As the planet cocoons at home during the COVID-19 pandemic, gorging on myriad paid streaming services such as Netflix and Apple TV+ — while the U.S. box office records its first-ever zero takings week — those facing tough choices about spending needn’t miss out on binge watching if they have a public library card.

Toronto Public Library members (among others across the continent) can access two completely free content streaming services: hoopla and kanopy, both curiously rendered in lower case, both worth a look for those unable or unwilling to shell out extra money for bonanza viewing choices. Both offer a wide range of movies, documentaries, children’s programming and, with hoopla, music, comics, and TV.

There are some restrictions.
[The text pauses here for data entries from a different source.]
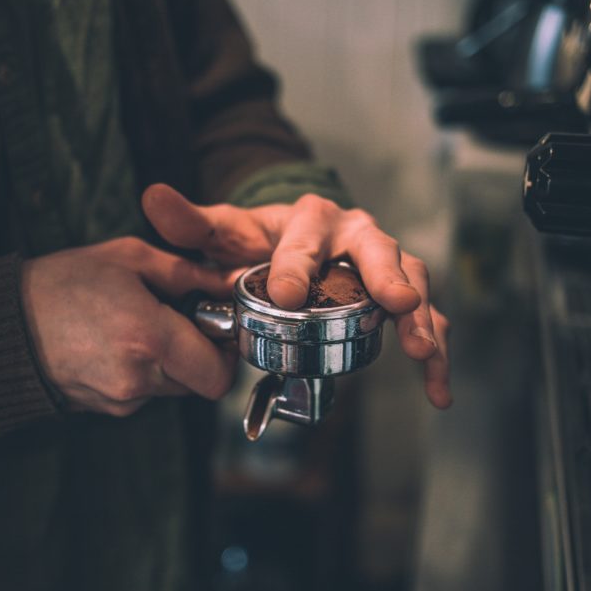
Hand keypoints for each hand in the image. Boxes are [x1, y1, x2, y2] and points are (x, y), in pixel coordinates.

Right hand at [21, 237, 238, 415]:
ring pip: (173, 386)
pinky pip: (145, 391)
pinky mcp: (107, 408)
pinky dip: (143, 370)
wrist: (2, 327)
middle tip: (178, 320)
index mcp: (149, 337)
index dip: (226, 355)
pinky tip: (117, 343)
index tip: (217, 329)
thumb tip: (227, 280)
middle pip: (199, 381)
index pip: (218, 375)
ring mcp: (121, 399)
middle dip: (198, 352)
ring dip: (169, 361)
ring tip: (138, 326)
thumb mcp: (128, 259)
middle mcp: (139, 377)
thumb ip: (186, 273)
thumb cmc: (62, 284)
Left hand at [142, 184, 451, 407]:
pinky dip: (435, 353)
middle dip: (388, 277)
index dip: (297, 265)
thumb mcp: (225, 231)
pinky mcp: (398, 300)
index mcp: (313, 219)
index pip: (306, 238)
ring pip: (412, 284)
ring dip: (420, 319)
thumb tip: (153, 198)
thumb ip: (192, 222)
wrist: (299, 245)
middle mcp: (356, 237)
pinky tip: (436, 391)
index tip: (288, 296)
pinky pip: (425, 322)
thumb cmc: (263, 241)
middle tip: (395, 303)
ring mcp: (384, 269)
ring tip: (420, 351)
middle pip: (378, 251)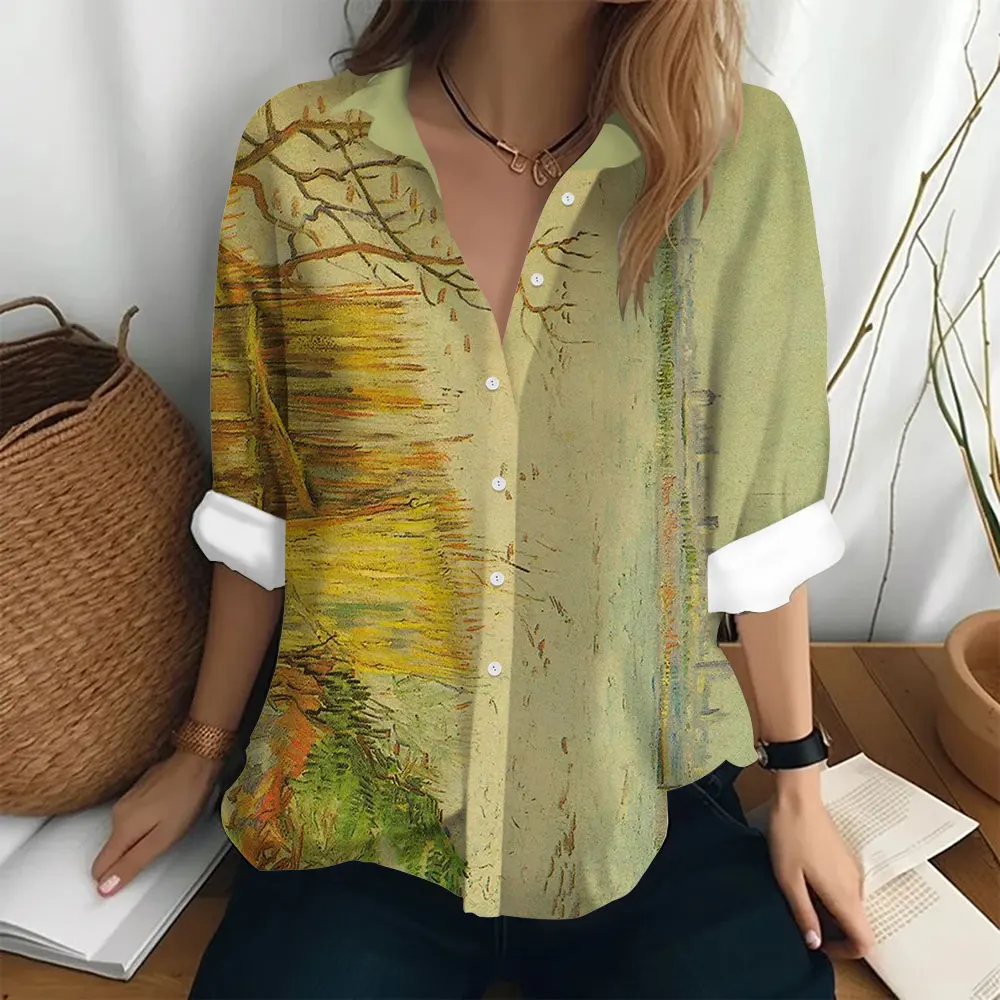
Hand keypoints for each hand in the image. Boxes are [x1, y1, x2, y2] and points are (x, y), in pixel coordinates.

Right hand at [91, 750, 222, 896]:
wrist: (196, 761)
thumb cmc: (185, 798)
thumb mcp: (162, 839)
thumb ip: (132, 864)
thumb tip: (105, 887)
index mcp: (121, 828)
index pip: (100, 867)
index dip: (114, 877)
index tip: (135, 872)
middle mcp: (117, 813)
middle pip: (113, 850)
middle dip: (132, 855)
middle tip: (162, 842)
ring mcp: (126, 800)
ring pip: (124, 833)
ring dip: (141, 837)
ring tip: (168, 826)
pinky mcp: (137, 791)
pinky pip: (133, 818)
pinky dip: (146, 822)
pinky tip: (166, 813)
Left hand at [766, 768, 875, 959]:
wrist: (797, 798)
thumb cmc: (791, 835)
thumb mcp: (788, 880)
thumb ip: (804, 914)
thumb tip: (815, 943)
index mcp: (844, 895)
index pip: (865, 941)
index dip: (845, 952)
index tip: (819, 943)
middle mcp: (854, 886)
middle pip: (858, 926)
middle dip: (833, 932)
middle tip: (803, 920)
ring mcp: (851, 871)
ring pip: (850, 907)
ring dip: (829, 912)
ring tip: (800, 897)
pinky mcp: (843, 860)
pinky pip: (844, 889)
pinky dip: (828, 895)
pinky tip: (805, 881)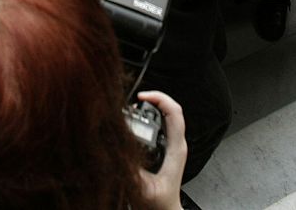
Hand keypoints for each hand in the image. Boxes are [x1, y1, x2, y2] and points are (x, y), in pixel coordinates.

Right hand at [133, 91, 187, 209]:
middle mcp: (177, 145)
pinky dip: (151, 116)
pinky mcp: (167, 149)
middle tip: (137, 98)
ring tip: (136, 104)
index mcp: (176, 150)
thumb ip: (132, 172)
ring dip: (153, 106)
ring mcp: (173, 147)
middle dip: (155, 98)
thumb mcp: (143, 189)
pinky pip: (162, 125)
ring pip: (168, 116)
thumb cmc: (159, 205)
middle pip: (172, 110)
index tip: (142, 96)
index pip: (175, 114)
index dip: (160, 99)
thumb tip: (118, 152)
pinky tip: (138, 118)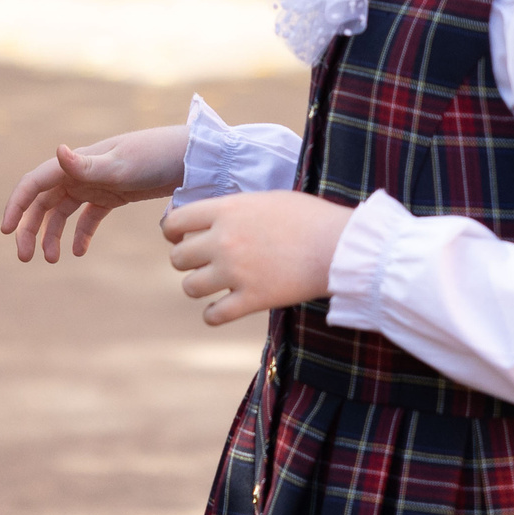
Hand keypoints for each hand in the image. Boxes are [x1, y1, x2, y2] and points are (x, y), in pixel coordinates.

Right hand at [0, 125, 187, 262]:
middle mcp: (81, 171)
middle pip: (43, 201)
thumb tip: (58, 151)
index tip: (6, 231)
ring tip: (51, 260)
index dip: (17, 205)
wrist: (192, 158)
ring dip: (52, 234)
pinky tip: (78, 252)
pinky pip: (88, 216)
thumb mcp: (122, 165)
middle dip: (30, 228)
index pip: (35, 183)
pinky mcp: (113, 194)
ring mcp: (96, 183)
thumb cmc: (155, 156)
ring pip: (63, 211)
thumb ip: (88, 164)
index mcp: (76, 161)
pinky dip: (80, 234)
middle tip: (25, 258)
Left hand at [161, 192, 354, 326]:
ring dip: (198, 287)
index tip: (180, 238)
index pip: (174, 222)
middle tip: (203, 262)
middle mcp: (224, 240)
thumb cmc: (310, 217)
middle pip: (178, 257)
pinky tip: (223, 309)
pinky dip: (214, 314)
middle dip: (187, 261)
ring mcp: (235, 272)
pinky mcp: (251, 299)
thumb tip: (217, 217)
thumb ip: (236, 209)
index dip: (173, 232)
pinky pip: (213, 315)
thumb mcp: (266, 199)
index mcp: (226, 210)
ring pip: (190, 287)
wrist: (340, 246)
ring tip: (214, 285)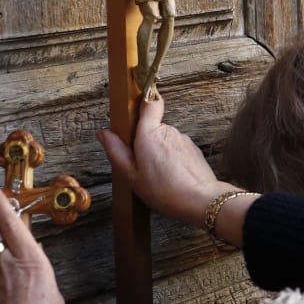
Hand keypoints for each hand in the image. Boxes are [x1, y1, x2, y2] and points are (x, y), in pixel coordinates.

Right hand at [96, 96, 231, 226]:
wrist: (200, 200)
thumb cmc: (164, 190)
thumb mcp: (131, 175)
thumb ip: (116, 151)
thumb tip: (104, 133)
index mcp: (149, 134)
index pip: (149, 103)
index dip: (143, 103)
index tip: (135, 112)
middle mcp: (168, 130)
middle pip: (153, 127)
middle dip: (146, 141)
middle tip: (141, 164)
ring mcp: (183, 139)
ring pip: (165, 140)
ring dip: (160, 152)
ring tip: (158, 175)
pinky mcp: (193, 149)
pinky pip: (177, 149)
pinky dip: (172, 159)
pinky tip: (171, 177)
TPL members accessing hoopla can access eight titles a month but those titles may be kept for 72 hours. (Or at least, I could borrow eight titles this month; others seems to top out at four and that’s the official count as of last July.) Ditto for kanopy which offers eight “play credits” per month with a three-day unlimited viewing window. (And of late, a small, eclectic collection of “credit-free viewing” options.)

The content on both platforms is highly varied. A topline browse of movies on hoopla— which might be characterized as the younger-skewing of the two — includes the brilliant, Oscar-nominated Pedro Almodóvar drama Pain and Glory, Robert Eggers' surreal festival favourite The Lighthouse, the Gerard Butler actioner Angel Has Fallen, Lin-Manuel Miranda's Hamilton: One Shot to Broadway, and the 1968 classic, The Thomas Crown Affair with Steve McQueen and Faye Dunaway.

Kanopy, meanwhile, goes deep with world cinema (Poland’s Ida, Iranian vampire western A Girl Walks Home Alone at Night, Zambian director Rungano Nyoni's 2019 TIFF favourite I Am Not A Witch) and documentaries (the James Baldwin-inspired I Am Not Your Negro, Michael Apted’s UP series, Frederick Wiseman’s Monrovia, Indiana).

This complements the usual assortment of rom-coms (including LGBTQ stories), comedies, dramas, war films, Oscar winners, classic titles and sundry other categories you’d expect to browse.

Both services are easy to navigate, with content grouped into highly granular (and snappily titled) buckets: “feel good flicks,” “directed by women,” “autism awareness,” “art-house classics,” and “diverse romance” on hoopla and including "instructional films and lessons," and films about "social sciences," "global studies and languages" and "health" on kanopy.

Brand new titles and exclusive content remain the domain of Netflix and Amazon but it’s not like there’s nothing to watch for free. Combined, hoopla and kanopy offer access to 16 (maybe 12) titles a month. It could also be argued that one’s likelihood of stumbling on something they might not otherwise see is higher when menu options are arbitrary and limited. Surely, it’s a good thing if a die-hard horror fans dips a toe in sci-fi or drama for a change. Who knows what new avenue of interest may be tapped?

To paraphrase my dear grandmother, who weathered the Great Depression and never, ever forgot the value of money, life doesn’t have to suck because you’re poor. And quarantined. Just be inventive.